/Loan-Defaults

Investigating Factors that Lead to Loan Defaults.

Primary LanguageJupyter Notebook

Loan Defaults Modelling


In this project, the aim was to develop a model that would help to identify borrowers who were the most likely to default on their loans.

Preprocessing and Exploratory Data Analysis results can be viewed in the eda.ipynb notebook, and the training and validation of different models can be found in the ml_models.ipynb notebook.

These notebooks contain clear documentation of my thought process as i was working through the project.

Note: The functions used in this notebook can be found in the scripts within the utils folder.

Machine Learning Models

  • NearestCentroid
  • K-Nearest Neighbours
  • Logistic Regression
  • Random Forest Classifier
  • Gradient Boosting Classifier

Resampling Techniques

From our exploratory data analysis, we note that we are working with an imbalanced dataset.
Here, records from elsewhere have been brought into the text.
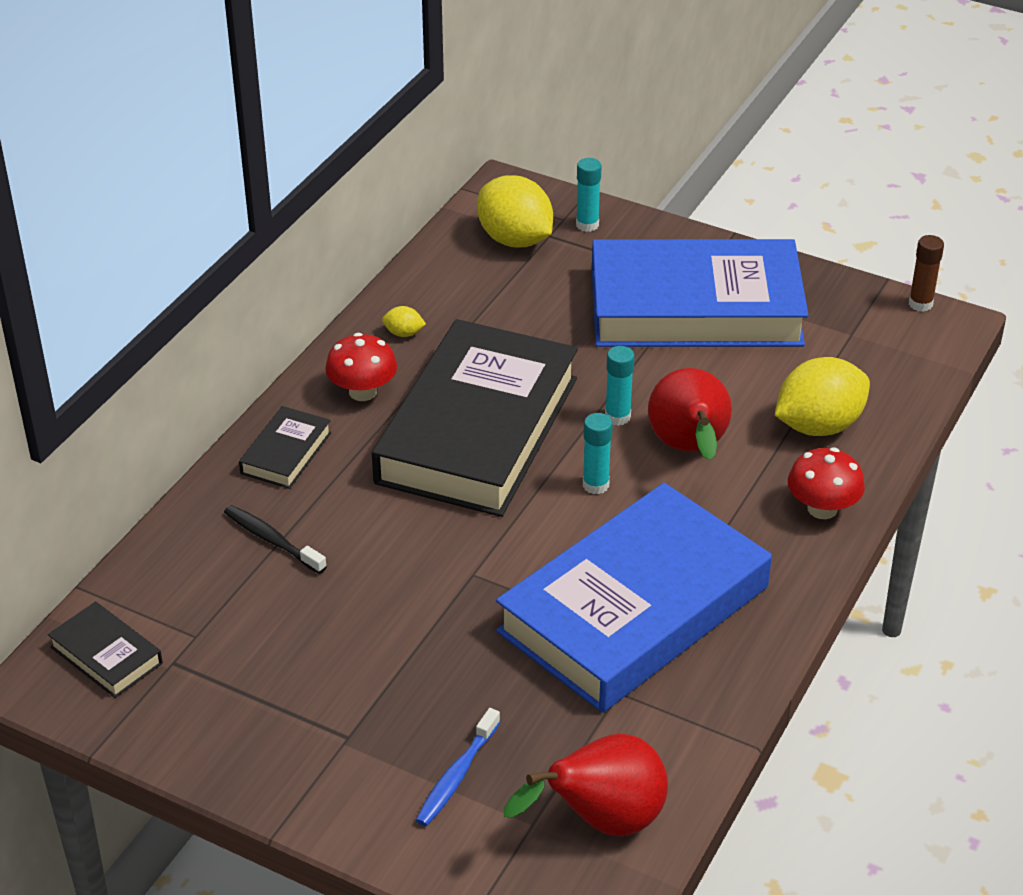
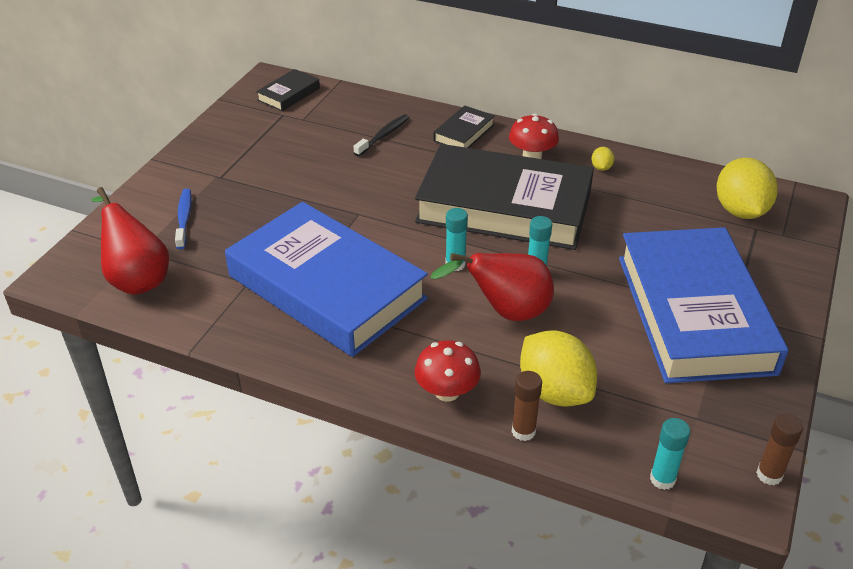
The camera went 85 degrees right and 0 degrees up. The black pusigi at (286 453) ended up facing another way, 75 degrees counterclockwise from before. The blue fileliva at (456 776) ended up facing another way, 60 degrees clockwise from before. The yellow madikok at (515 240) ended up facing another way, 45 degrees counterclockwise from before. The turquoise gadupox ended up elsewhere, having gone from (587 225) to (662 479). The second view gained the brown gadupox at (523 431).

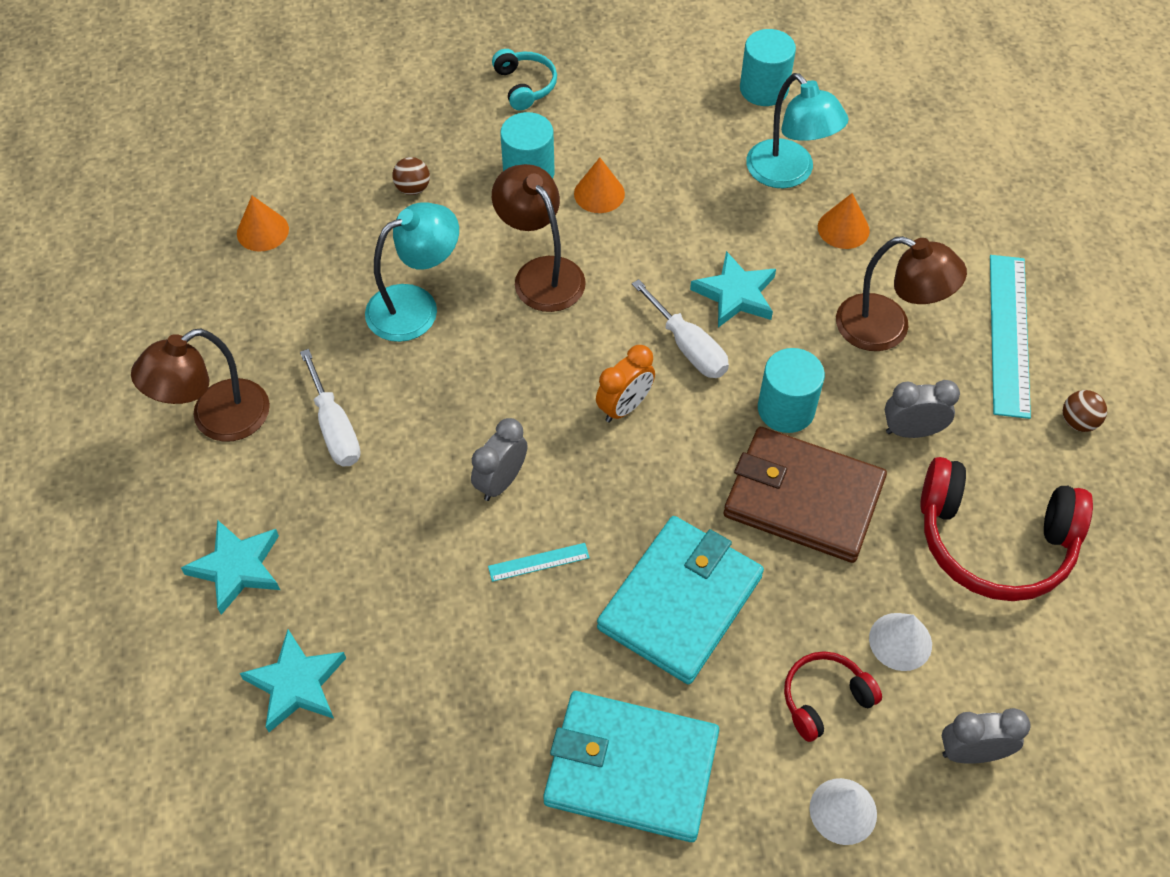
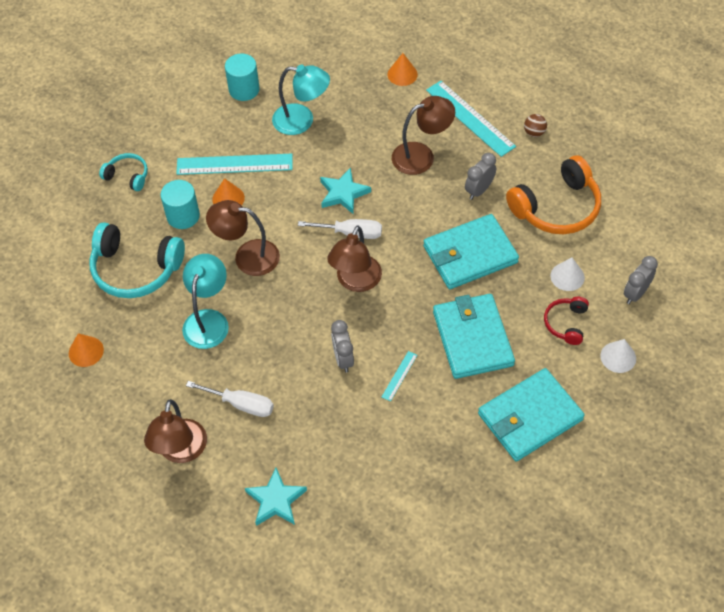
The camera went 45 degrees left and 0 degrees up. The second view lost the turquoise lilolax at (296 684). Where the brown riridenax stood at (413 188), the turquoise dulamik came to stand at (135 269). Where the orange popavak stood at (624 407), the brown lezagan came to stand at (355 282). What was the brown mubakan at (803 498) turned into the turquoise mubakan at (470 254). The second view lost the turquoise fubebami at (786 409). The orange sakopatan ended up elsewhere, having gone from (843 228) to (402 74). What was the red dulamik at (994 541) turned into the orange dulamik at (556 207). The second view gained the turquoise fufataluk at (234 164).

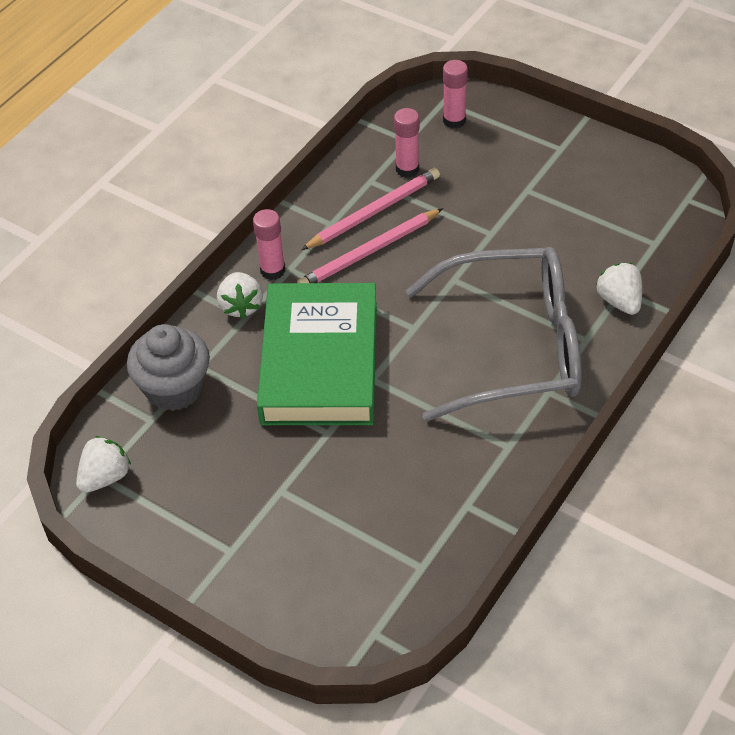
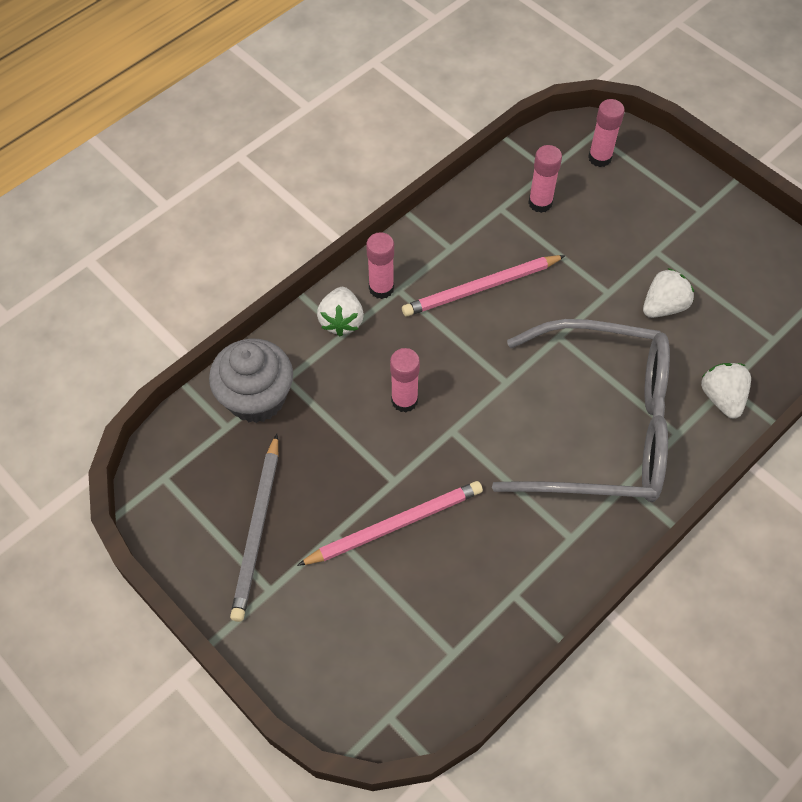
The camera went 10 degrees right and 10 degrees up. The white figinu ended up elsewhere, having gone from (105 477) to (663 306). Where the green pusigi stood at (320 362), the pink gadupox came to stand at (404 400). The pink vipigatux ended up elsewhere, having gone from (374 212) to (395 525). The second view gained the grey vipigatux at (257 530).

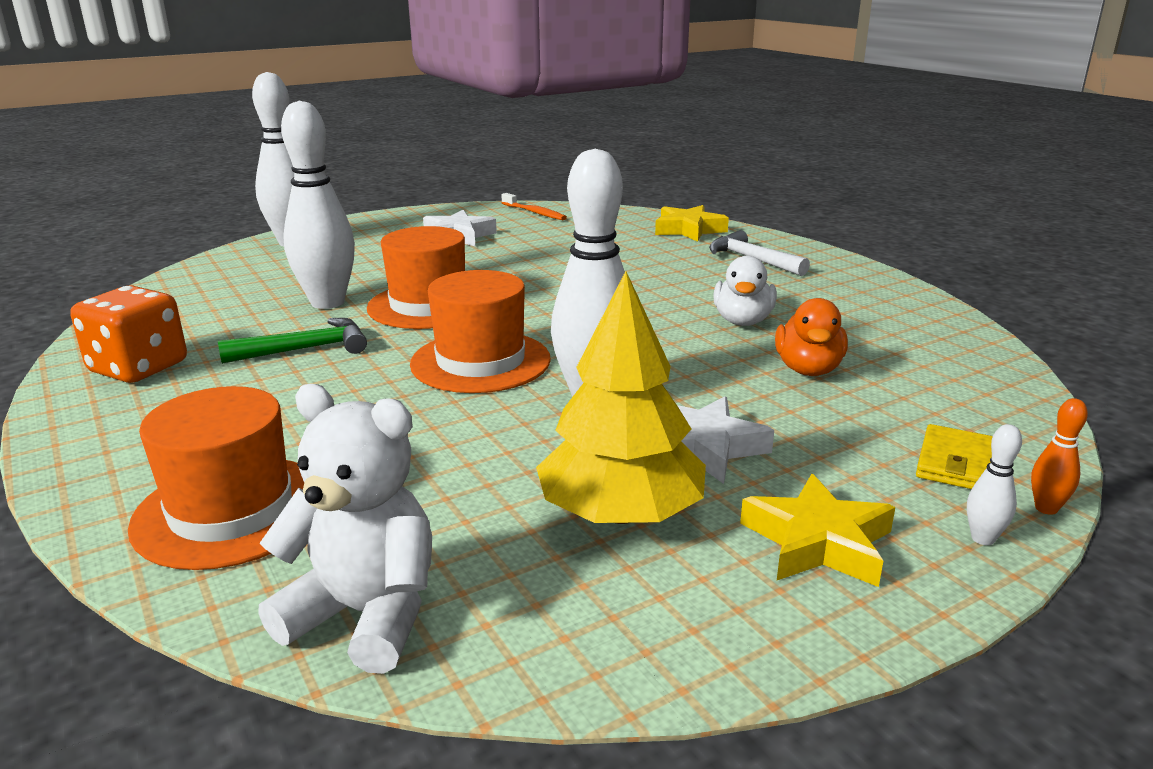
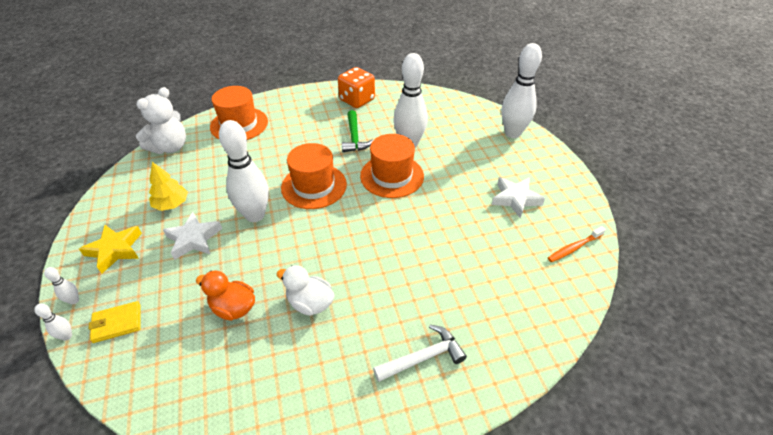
The camera went 105 degrees right and 20 degrees up. The size of the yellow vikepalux at (621 513) changed by a factor of 0.61. The second view lost the yellow lilolax at (689 230). The yellow mubakan at (956 463) ended up facing another way, 60 degrees counterclockwise from before. What was the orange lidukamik at (1046 508) turned into the white lidukamik at (67 336).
Therefore, we will be applying different resampling techniques and monitor if there are improvements to the model's performance.

  1. Random Over Sampling
  2. Synthetic Minority Oversampling Technique

Data Preparation and Evaluation Metric

The dataset was split into training (80%) and holdout (20%) datasets.

The individual models were trained using 5-Fold cross validation on the training data before being evaluated on the holdout data.

The primary metric used to evaluate model performance is the F1 Score, which is the harmonic mean between precision and recall. The rationale for choosing F1 is that we want to identify as many defaults as possible while ensuring that our model is not over predicting the defaults.

Additionally, we will provide insgihts about the model performances in relation to its precision and recall and how different use cases may favour different models.